Date object with the starting date to read in stay-at-home data.

end

Ending date to read stay-at-home data to.

dir

The folder in which the "2020" (etc.) folder resides.

gen_fips

Set to TRUE to use the origin_census_block_group variable to generate state_fips and county_fips as numeric variables. This will also result in origin_census_block_group being converted to character.

by

After reading, collapse to this level by summing all the data. Usually c('state_fips','county_fips') with gen_fips = TRUE. Set to NULL to aggregate across all initial rows, or set to FALSE to not aggregate at all.

filter

A character string describing a logical statement for filtering the data, for example filter = 'state_fips == 6' would give you only data from California. Will be used as an i argument in a data.table, see help(data.table). Filtering here instead of afterwards can cut down on time and memory demands.

select

Character vector of variables to get from the file. Set to NULL to get all variables.

...

Other arguments to be passed to data.table::fread when reading in the file. For example, nrows to only read in a certain number of rows.

Details

The stay-at-home data is no longer being updated as of April 19, 2021. This function should still work for the old data though.
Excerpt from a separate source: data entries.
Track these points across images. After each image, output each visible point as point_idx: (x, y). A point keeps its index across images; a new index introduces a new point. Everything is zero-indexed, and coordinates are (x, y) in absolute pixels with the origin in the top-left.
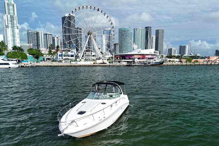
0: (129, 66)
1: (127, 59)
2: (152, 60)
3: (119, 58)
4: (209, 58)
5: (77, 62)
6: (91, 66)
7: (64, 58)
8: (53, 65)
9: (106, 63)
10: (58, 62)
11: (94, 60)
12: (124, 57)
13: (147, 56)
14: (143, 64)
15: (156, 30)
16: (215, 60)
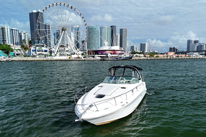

Note that after reading in data, if gen_fips = TRUE, state and county names can be merged in using data(fips_to_names).

Examples


if (FALSE) {

# The directory distdat is the folder we have downloaded the distancing data to from AWS.
# Read and compile all distancing data from May 1 to May 7
distancing <- read_distancing(
    start = lubridate::ymd('2020-05-01'),
    end = lubridate::ymd('2020-05-07'),
    dir = distdat
)

}